委託で対応される主な業務は以下の通りです。
- バックアップポリシーの策定と実行
- スケジュール設定と自動化運用
- データ復旧テストの定期実施
- 災害復旧(DR)対策の設計支援
システム運用保守の委託先選びで後悔しないためのポイント
システム運用保守の委託は、企業のIT基盤を他社に任せるという重要な判断です。コストやリソース面のメリットだけでなく、信頼できるパートナー選びができるかどうかで成果は大きく変わります。ここでは、委託先を選定する際に必ず押さえておきたい4つのチェックポイントをご紹介します。
対応範囲と契約内容の明確化
まず最も重要なのが、委託する業務の対応範囲と契約条件の明文化です。「どこまでやってもらえるのか」「対応時間はいつまでか」などの確認を怠ると、トラブル発生時に責任の所在が不明瞭になる恐れがあります。
委託契約では、SLA(サービスレベル合意書)や対応レベル(例:24時間365日/平日9-18時)などの記載があるかを必ず確認しましょう。曖昧な契約内容では、期待した成果が得られず、結果的にコスト増につながるケースも少なくありません。
過去の導入実績と体制の信頼性
委託先の過去の導入実績や対応体制の透明性も、信頼できるかどうかの判断材料になります。特に、同業種や同規模の企業との取引実績が豊富かどうかは、自社に近い課題を理解しているかの目安になります。

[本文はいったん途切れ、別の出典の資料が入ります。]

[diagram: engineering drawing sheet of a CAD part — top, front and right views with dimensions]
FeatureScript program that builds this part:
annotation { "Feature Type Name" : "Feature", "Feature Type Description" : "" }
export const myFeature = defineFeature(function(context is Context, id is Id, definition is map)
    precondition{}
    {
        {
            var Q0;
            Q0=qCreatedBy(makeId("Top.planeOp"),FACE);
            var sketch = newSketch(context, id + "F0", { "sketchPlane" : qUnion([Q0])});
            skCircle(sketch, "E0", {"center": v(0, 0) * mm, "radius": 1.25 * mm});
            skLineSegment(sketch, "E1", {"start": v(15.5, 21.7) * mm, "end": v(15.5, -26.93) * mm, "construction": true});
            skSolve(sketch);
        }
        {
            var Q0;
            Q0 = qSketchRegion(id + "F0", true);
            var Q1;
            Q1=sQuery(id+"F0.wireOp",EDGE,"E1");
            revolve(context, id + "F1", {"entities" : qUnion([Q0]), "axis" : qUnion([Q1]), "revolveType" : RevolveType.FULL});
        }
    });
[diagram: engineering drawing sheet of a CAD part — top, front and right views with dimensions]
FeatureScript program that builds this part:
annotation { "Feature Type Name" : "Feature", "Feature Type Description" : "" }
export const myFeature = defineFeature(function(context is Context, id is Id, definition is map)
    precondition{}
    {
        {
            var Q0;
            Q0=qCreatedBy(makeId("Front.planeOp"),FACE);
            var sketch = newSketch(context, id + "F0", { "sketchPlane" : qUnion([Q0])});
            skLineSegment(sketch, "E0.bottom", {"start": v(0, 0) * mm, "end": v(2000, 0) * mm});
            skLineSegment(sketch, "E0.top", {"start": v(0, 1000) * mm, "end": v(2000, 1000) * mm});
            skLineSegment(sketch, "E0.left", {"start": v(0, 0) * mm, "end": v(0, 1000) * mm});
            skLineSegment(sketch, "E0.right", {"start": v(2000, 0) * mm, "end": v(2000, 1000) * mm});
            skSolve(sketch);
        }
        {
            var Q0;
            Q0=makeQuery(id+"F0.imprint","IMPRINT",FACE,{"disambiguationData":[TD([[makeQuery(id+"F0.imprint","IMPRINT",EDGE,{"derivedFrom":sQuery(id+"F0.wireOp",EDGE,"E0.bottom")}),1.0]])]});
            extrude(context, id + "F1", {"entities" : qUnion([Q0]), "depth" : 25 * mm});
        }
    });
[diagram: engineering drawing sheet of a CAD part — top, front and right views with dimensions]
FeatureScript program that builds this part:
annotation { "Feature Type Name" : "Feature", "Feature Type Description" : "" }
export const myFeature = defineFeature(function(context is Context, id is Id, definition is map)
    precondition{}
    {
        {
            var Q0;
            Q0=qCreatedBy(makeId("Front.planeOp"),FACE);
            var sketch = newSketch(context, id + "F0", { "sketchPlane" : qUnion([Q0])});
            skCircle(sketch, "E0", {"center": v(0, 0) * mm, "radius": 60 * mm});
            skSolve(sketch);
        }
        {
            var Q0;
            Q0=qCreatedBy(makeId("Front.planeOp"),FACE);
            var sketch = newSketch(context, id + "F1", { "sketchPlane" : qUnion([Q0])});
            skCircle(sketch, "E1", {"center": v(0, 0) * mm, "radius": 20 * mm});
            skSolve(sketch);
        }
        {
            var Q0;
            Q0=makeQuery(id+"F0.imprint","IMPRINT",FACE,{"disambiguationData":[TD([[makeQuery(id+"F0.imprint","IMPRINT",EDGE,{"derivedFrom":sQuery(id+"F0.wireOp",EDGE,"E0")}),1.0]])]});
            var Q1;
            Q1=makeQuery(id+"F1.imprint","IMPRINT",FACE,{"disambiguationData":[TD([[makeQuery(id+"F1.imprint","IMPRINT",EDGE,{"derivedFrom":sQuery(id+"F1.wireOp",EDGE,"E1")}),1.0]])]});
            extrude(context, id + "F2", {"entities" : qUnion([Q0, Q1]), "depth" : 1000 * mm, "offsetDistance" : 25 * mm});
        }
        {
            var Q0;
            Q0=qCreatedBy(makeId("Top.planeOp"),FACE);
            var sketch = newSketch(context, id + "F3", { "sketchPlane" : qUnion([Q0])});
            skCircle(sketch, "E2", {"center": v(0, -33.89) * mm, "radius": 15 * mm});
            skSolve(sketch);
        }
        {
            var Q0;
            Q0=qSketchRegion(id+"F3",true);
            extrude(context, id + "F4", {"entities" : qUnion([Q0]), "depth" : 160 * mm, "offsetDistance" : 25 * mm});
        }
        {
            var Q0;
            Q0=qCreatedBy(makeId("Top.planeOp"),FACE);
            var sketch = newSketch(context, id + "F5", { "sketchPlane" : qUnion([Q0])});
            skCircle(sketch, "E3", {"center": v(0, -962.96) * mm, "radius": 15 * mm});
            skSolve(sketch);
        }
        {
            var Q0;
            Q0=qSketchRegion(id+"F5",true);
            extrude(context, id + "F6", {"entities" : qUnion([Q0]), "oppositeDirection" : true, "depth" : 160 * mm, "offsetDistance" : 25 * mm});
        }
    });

加えて、どのような体制でシステム運用保守を実行しているのか、たとえば「専任チーム制」なのか「共有チーム制」なのかといった点も確認が必要です。常駐サポートの有無や日本語での対応可否など、体制面は業務のスムーズさに直結します。
コミュニケーション体制の有無
運用保守の委託で見落とされがちなのが「連携のしやすさ」です。どれだけ技術的に優れた委託先であっても、報連相がスムーズでなければ本来の価値は発揮されません。
ポイントは、以下のような運用体制が整っているかどうかです。
- 日本語対応できるブリッジSEの存在
- 日次・週次の定例報告の実施
- 障害対応後のレポート提出と分析共有
- チャット・電話などリアルタイム連絡手段の確保
これらが整備されている委託先は、業務遂行の透明性が高く、信頼関係も築きやすいと言えます。
セキュリティ・情報管理の徹底度
運用保守では、業務の中で顧客データや業務システムの情報に触れる機会が多くなります。したがって、委託先のセキュリティ体制は妥協せず確認すべき項目です。
情報漏洩や不正アクセスへの対策が整っているか、具体的には以下のような点をチェックしましょう。
- ISMSなどの国際的なセキュリティ認証の有無
- 社員のセキュリティ教育の実施状況
- アクセス権限やログ管理の厳密さ
- 情報管理に関する契約条項(NDAなど)の明記
情報漏洩は企業にとって致命的なリスクとなるため、セキュリティ体制が甘い委託先には要注意です。
まとめ
本記事では、「システム運用保守」の基本的な役割や重要性、委託によるメリット、そして代表的な業務内容までを体系的にご紹介しました。
多くの企業が抱える「人材不足」「コスト増」「対応スピードの遅れ」といった課題に対し、外部委託は現実的かつ有効な選択肢となり得ます。特に、専門的な技術力・24時間対応体制・セキュリティ面の信頼性といった点では、社内での完結が難しい部分を補完する役割を果たします。
ただし、委託には信頼できるパートナーの選定が不可欠です。対応範囲の明確化や体制の確認、コミュニケーション手段の整備、情報管理への配慮を怠らず、長期的に安心して任せられる委託先を選びましょう。
システム運用保守の効率化と品質向上を図りながら、企業全体のDX推進や事業拡大へとつなげていくために、適切な委託戦略の構築が求められています。